Elan knew her so well already. She felt shame burning through her because he was right. She just ignored him after that and stopped trying to listen to his thoughts because she didn’t want to hear him thinking anything good about her mother.
“I can’t keep doing that, Elan. Making snap judgments and refusing to listen because I think I don’t like someone. If I think I don’t like someone, that’s exactly why I need to keep listening. I can’t stop until I find out what it is that makes me not like them or until I can trust them. Even if I don’t like him, I do need to find out if Viljar is really my father and why he ordered some of my training the way he did.”
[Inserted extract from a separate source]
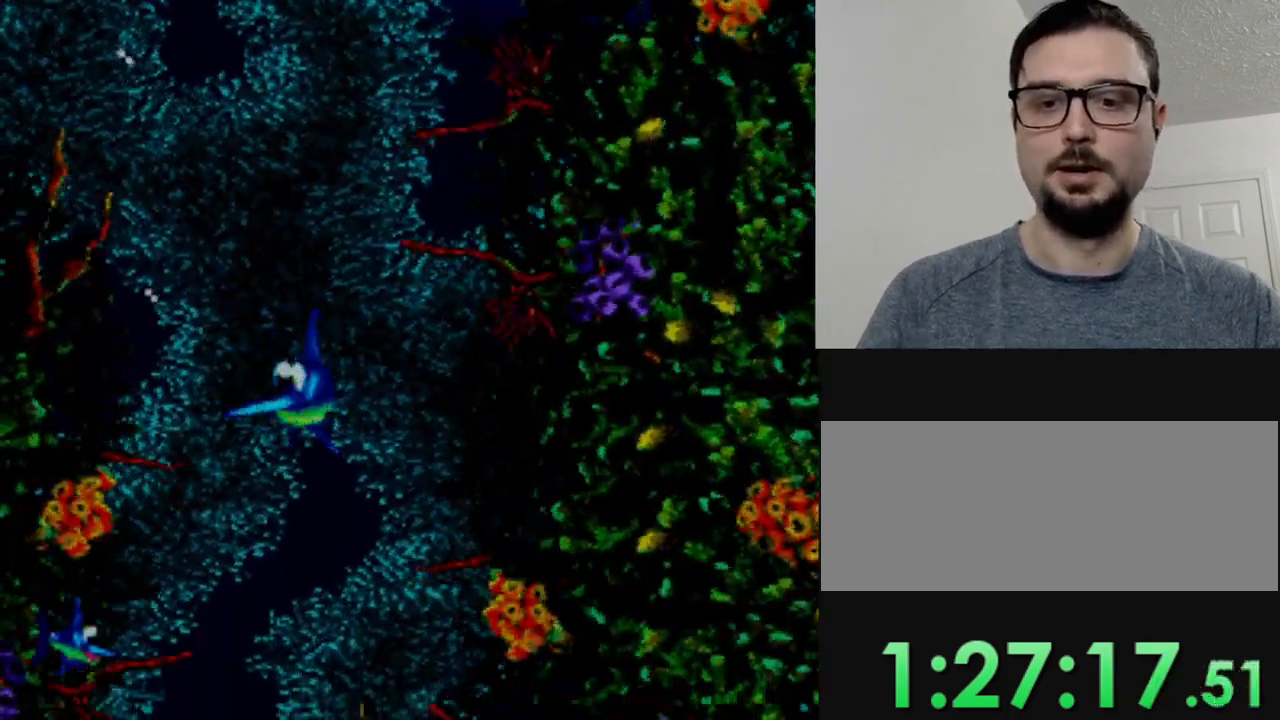
{"buttons": [], "events": [[84, "DPAD_DOWN", "down"], [84, "DPAD_LEFT", "up"], [501, "DPAD_DOWN", "up"]]}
“Why didn’t you leave that first night? You thought everyone here had lied to you, Botak threatened to beat you, and you couldn’t hear me at all. You had no reason to trust me, but you just left to cool off instead of going back to your pod.”
“I didn’t think I could. I landed deep in your forest with coordinates that no one would find my pod. I was met by someone in the faction who gave me clothes and snuck me in with the other slaves. I was too nervous when I landed to listen, so I just tuned everyone out. You were the first person I tried to listen to and I just thought I couldn’t hear anyone on Cendis. I was angry and to be frank, didn’t like you very much when I stormed out. I knew me not liking you and being lied to wasn’t enough for me to break so many years of planning. You forget, Jovin kept drilling into me that if I messed this up, I was going to kill two planets.”
“I’m glad my mother asked for you. I thought she was going to embarrass me and be horrid to you. She knew you could read her mind and would blow her secret and your mother’s. I wonder why she did that.”
“It was another bloody test. She was trying to jumble her thoughts so I would have trouble picking one out. I’m afraid I did to your mother what you’ve seen me do to Hikmat, just not to the point we both fainted.”
She fully expected him to get angry. She left that part out when she was telling him the truth. She waited for him to yell, but his heartbeat remained steady. He actually laughed.
“I suppose she did have that coming. She was part of the reason you believed that lie. I still don’t understand why no one thought it was a good idea to let us talk over COMM as we grew up. It would have been nice to have someone besides Botak who saw me as I am.”
“Tati and Soelva have that answer. Don’t ask me how they influenced the faction if they could only hear us after the bond, but they did somehow.”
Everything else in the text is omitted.